#### REQUIRED WORK
Reproduce the passage on wireless mesh networks below word for word, leaving out the lines that come after it.

Such capabilities are important for enabling the electric utilities to reduce operational expenses, implement flexible management systems based on real-time energy consumption monitoring, increase the system’s reliability and ultimately help to reduce cost and save energy.

Mesh topology has proved to offer the best choice for a large range of wireless sensor network applications. Furthermore, often mesh is the only feasible topology for modern projects. The critical factors influencing the performance of a wireless mesh network vary from application to application, and applications usually require most of the following capabilities:

Reliability and data throughput are always important performance factors.

Despite the fact that mesh topology is often the best option for numerous applications, the vast majority of wireless network technologies today are configurable to all the relevant topologies, thus addressing their lowest common denominator. Such strategy can be justified only if the application requires several topologies to be applied concomitantly or at least in the same project.

However, when it is clear that the only topology is mesh, it only makes sense to use a technology targeted specifically to the mesh topology.

"Everything should be made as simple as possible, but not simpler"1
This white paper presents Diversity Path Mesh, a technology designed to maximize the most important performance factors of wireless mesh networks, as well as their trade-off envelope. Diversity Path Mesh™ is a multi-hop, bi-directional communication technology, developed for wireless sensor networks using mesh topology and operating in the unlicensed frequency ranges. The basic technique employed in Diversity Path Mesh is known as flooding, where a node transmits the very same message to all the nodes in the network cell, in a flat hierarchy. The theoretical concept of flooding in networks as an alternative to routing is well known.

#### RAW RECORDS
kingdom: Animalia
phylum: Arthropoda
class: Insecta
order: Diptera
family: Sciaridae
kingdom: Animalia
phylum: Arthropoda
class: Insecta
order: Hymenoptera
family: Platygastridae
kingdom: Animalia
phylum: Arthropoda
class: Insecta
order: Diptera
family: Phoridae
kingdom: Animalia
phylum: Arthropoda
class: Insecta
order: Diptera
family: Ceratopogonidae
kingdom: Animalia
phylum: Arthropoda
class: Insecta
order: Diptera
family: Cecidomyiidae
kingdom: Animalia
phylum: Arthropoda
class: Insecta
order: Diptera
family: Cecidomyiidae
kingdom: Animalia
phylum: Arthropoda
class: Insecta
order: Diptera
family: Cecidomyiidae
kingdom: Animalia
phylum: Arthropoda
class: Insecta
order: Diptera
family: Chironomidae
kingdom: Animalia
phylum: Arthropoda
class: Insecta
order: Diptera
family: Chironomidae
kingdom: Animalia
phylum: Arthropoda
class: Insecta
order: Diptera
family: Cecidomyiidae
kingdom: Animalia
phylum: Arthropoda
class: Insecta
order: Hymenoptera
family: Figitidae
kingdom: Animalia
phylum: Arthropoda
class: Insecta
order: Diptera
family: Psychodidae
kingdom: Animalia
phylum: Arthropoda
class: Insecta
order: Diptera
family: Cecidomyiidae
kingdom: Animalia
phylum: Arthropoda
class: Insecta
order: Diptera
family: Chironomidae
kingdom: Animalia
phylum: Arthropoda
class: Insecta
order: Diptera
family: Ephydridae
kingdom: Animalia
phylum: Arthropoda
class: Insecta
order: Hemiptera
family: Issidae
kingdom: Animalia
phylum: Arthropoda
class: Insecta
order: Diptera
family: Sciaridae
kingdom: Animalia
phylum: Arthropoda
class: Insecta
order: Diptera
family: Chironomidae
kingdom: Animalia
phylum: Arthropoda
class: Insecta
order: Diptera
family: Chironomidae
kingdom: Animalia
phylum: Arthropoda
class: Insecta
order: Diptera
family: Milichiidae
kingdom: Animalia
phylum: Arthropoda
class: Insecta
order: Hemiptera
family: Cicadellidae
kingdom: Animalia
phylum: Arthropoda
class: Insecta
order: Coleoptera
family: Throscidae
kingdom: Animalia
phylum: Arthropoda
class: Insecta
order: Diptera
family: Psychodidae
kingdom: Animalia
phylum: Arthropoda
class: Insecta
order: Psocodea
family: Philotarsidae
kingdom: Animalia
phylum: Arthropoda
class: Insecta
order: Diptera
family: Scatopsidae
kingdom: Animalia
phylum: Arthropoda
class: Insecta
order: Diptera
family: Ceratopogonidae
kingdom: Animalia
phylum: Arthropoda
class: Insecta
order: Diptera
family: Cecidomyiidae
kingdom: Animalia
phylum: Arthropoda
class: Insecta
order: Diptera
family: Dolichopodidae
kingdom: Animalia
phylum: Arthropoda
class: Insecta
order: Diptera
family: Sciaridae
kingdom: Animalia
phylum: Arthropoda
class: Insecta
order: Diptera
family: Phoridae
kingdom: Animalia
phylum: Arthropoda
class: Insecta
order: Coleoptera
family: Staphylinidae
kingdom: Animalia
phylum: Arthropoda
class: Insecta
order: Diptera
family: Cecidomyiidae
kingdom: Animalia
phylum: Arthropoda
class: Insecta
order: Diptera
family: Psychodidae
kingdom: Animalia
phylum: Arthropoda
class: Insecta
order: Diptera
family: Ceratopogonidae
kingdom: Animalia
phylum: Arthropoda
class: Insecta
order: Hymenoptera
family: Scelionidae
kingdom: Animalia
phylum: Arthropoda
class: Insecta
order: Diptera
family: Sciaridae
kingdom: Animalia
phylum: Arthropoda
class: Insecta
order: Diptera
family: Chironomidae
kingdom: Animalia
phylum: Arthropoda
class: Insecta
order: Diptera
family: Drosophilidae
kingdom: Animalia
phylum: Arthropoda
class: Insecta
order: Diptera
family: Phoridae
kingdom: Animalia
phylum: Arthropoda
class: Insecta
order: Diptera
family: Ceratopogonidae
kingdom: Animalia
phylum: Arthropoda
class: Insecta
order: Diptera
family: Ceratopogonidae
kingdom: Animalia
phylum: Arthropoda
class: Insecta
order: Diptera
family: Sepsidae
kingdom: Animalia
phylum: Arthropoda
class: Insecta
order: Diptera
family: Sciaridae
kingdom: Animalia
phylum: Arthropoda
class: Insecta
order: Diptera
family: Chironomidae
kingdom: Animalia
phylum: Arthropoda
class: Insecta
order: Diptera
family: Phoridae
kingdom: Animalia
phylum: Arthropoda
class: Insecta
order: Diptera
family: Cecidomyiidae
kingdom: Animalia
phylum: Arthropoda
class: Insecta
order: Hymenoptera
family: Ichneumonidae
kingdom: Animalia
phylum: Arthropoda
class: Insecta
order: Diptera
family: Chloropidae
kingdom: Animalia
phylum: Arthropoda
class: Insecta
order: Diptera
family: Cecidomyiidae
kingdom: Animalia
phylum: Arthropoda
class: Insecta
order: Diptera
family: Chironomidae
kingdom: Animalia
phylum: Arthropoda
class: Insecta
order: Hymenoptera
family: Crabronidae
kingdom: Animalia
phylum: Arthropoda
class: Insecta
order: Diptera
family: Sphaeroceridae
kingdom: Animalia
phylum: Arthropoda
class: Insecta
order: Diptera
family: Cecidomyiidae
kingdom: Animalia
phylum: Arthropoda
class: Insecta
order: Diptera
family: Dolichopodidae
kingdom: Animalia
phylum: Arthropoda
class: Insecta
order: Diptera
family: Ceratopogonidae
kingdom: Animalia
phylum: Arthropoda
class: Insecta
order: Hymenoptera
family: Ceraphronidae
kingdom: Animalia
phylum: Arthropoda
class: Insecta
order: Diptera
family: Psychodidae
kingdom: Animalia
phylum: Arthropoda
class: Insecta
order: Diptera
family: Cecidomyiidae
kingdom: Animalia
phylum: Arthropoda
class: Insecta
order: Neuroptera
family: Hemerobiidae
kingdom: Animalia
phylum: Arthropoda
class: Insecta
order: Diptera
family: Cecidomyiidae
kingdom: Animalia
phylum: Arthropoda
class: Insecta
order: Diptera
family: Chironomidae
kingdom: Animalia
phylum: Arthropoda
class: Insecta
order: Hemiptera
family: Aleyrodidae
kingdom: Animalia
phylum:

#### TASK SOLUTION
Such capabilities are important for enabling the electric utilities to reduce operational expenses, implement flexible management systems based on real-time energy consumption monitoring, increase the system’s reliability and ultimately help to reduce cost and save energy.

Mesh topology has proved to offer the best choice for a large range of wireless sensor network applications. Furthermore, often mesh is the only feasible topology for modern projects. The critical factors influencing the performance of a wireless mesh network vary from application to application, and applications usually require most of the following capabilities:

Reliability and data throughput are always important performance factors.

Despite the fact that mesh topology is often the best option for numerous applications, the vast majority of wireless network technologies today are configurable to all the relevant topologies, thus addressing their lowest common denominator. Such strategy can be justified only if the application requires several topologies to be applied concomitantly or at least in the same project.

However, when it is clear that the only topology is mesh, it only makes sense to use a technology targeted specifically to the mesh topology.

"Everything should be made as simple as possible, but not simpler"1
This white paper presents Diversity Path Mesh, a technology designed to maximize the most important performance factors of wireless mesh networks, as well as their trade-off envelope. Diversity Path Mesh™ is a multi-hop, bi-directional communication technology, developed for wireless sensor networks using mesh topology and operating in the unlicensed frequency ranges. The basic technique employed in Diversity Path Mesh is known as flooding, where a node transmits the very same message to all the nodes in the network cell, in a flat hierarchy. The theoretical concept of flooding in networks as an alternative to routing is well known.